HP provides ten videos for anyone unfamiliar with how to use those applications, and we posted all of them to our YouTube account. As a preview, you can watch the first tutorial below.

  • compton
    This article was worth what I can only assume was a torturous trip to Best Buy. But curiously, I'm not thinking about all in ones, but rather touch screens. Dell makes an eIPS panel with a touch screen for not a ridiculous sum of money. I've been considering it for a foray into touch screen computing on my desktop where I have the juice to do it right.

    Toms strikes another blow against boring reviews. Good job.
    Reply
  • flong
    Interesting subject - could this really be the computer's future? I don't think that the keypad will be replaced until voice control is more mature.
    Reply
  • Voice control is not the future; it's been around forever. Until computers can think, you can't talk to them.

    In reference to the article, while desktop DIY rigs are definitely orientated to serve a central purpose, these all-in-ones are just as purpose built to serve an environment. (eg kitchen, living area)

    Make touchscreens more seamless. By seamless I mean cheap. Where is the touch screen film I can just roll over whatever I want? How about a coffee table that recognizes my devices and my Heineken?
    Reply
  • flong
    Voice control has been around forever - duh. Brilliant observation. And while we are making observations, there is at least one computer you can talk to, IBM's Watson, which won jeopardy. Quality voice control is just coming into being.

    What I meant was that until we have better voice control / input, a keypad will be necessary because typing on a vertical touchscreen, which is obviously awkward, would not suffice to do say a high school homework assignment.

    Even with better voice input there may be some physical interface like a mouse. Right now cutting edge voice control for consumers is what we find with Ford's "Sync." But that would not work for a work station.

    Touch screens like the Ipad have their strengths but nobody thinks they will replace computers with keyboards (nettops excepted).
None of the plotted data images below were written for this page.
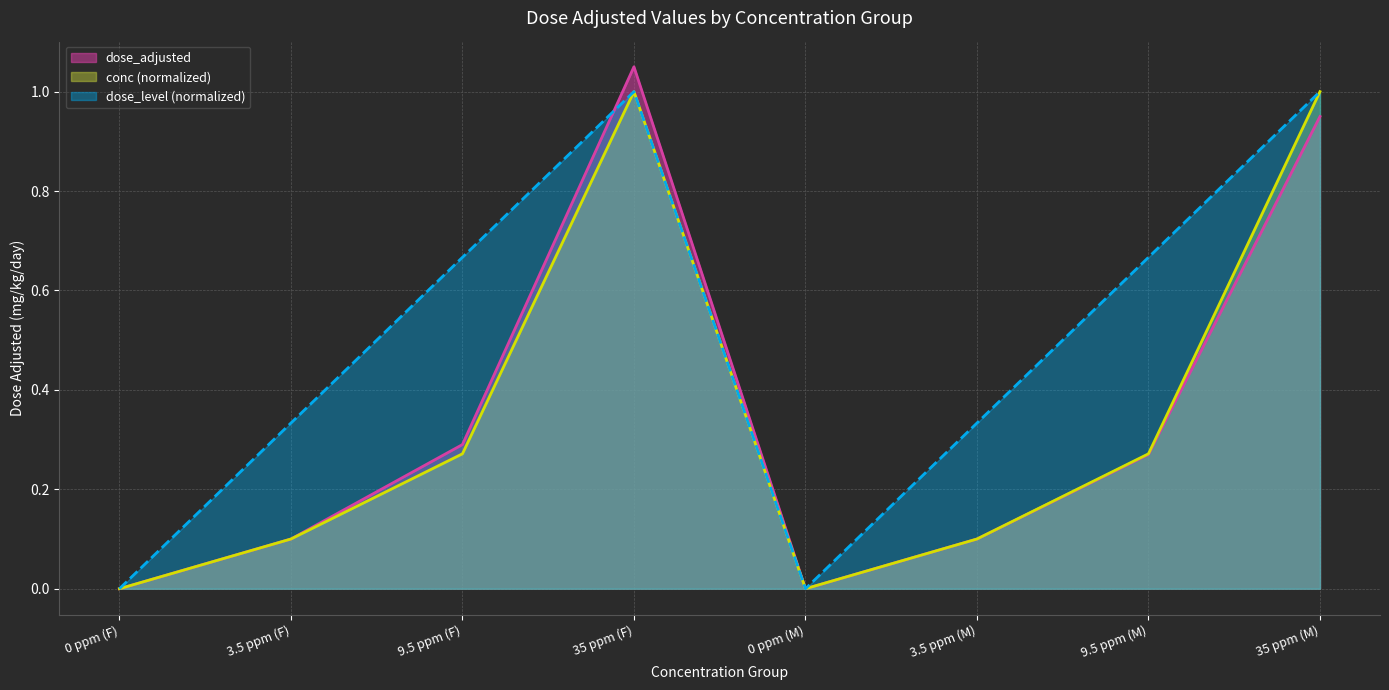

Reading left to right, extract all data points from this chart.

dose_adjusted: 0 ppm (F)=0.0	3.5 ppm (F)=0.1	9.5 ppm (F)=0.3	35 ppm (F)=1.1	0 ppm (M)=0.0	3.5 ppm (M)=0.1	9.5 ppm (M)=0.3	35 ppm (M)=0.9
conc: 0 ppm (F)=0.0	3.5 ppm (F)=0.1	9.5 ppm (F)=0.3	35 ppm (F)=1.0	0 ppm (M)=0.0	3.5 ppm (M)=0.1	9.5 ppm (M)=0.3	35 ppm (M)=1.0
dose_level: 0 ppm (F)=0.0	3.5 ppm (F)=0.3	9.5 ppm (F)=0.7	35 ppm (F)=1.0	0 ppm (M)=0.0	3.5 ppm (M)=0.3	9.5 ppm (M)=0.7	35 ppm (M)=1.0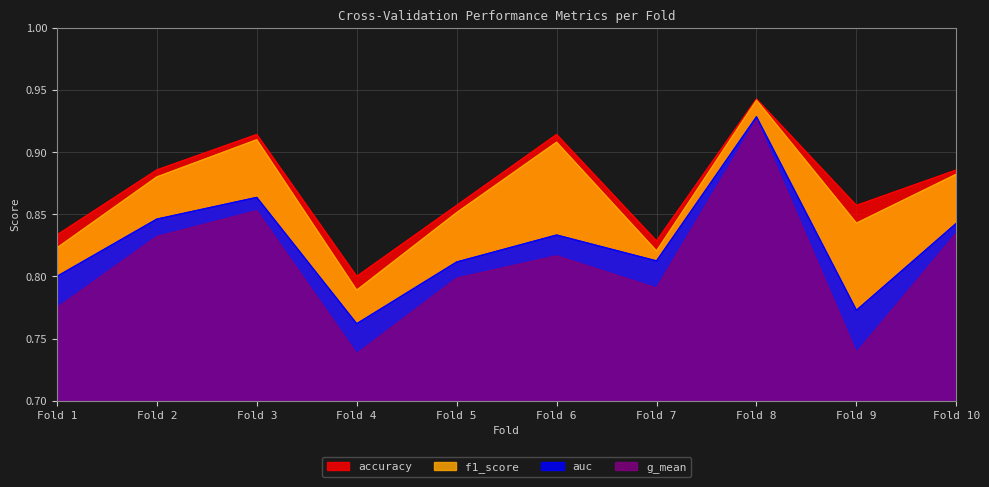

True or false: auc and accuracy cross at least once.

False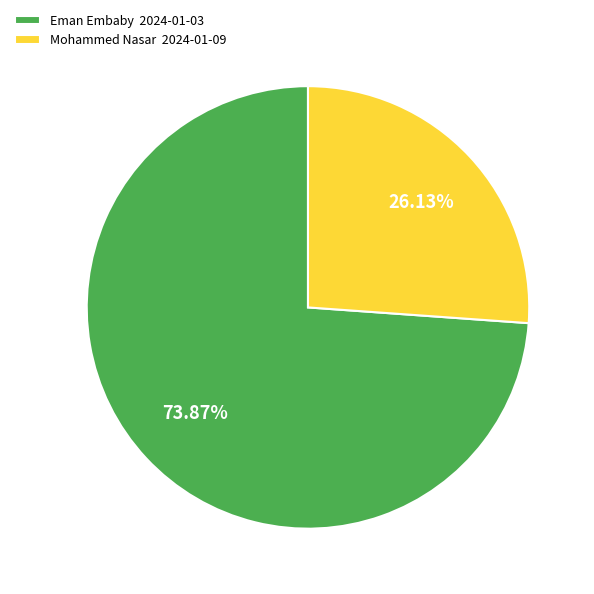

Which slice represents more than half of the pie?

Eman Embaby 2024-01-03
    However, if we have a "Watson" interface where we can provide input via voice control: that is the future of computers. With Watson you could virtually ask it to do any function, search any website or dictate a spreadsheet to it. Per your example, you could ask Watson to make your coffee and then put the morning newspaper on the built-in LCD coffee table viewer, turn the AC down to 75 degrees and find out what traffic is for the morning commute and it would be cable of doing all these things with voice input only. Bill Gates's home has many of these functions without an AI interface.
    Reply
  • I hate touch screens, bringing it to the PC just annoys me, I dont want to touch my screen, do not see a use for it...

    The next step forward is voice control that works!
    Reply
  • cknobman
    This article is one of the worst I have ever seen on Toms Hardware. It seems rushed, is missing tons of relevant information, and basically skims over the most important features of a touchscreen computer.
    Reply
  • On the HP display ... is it 20" and ??? as on the lead page or is it 23" and 1600x900 as on the Display Spec page ? Because HP says it's 20" and a 1080P display for the 310 series.
    Reply
  • molo9000
    Touch screens on desktops are an ergonomical nightmare

    Just point your finger at your display for a while. Your arm will start hurting after about 2 minutes.
    Reply
  • acku
    MacTheKnifeOn the HP display ... is it 20" and ??? as on the lead page or is it 23" and 1600x900 as on the Display Spec page ? Because HP says it's 20" and a 1080P display for the 310 series.
    Fixed!
    Reply
  • acku
    cknobmanThis article is one of the worst I have ever seen on Toms Hardware. It seems rushed, is missing tons of relevant information, and basically skims over the most important features of a touchscreen computer.
    If you want to see something specifically please let us know. If there is one thing missing, it's more discussion on software/touchscreen demos, but we provided these as videos. And, as this is Tom's Hardware not Tom's software, we wanted to focus on the hardware.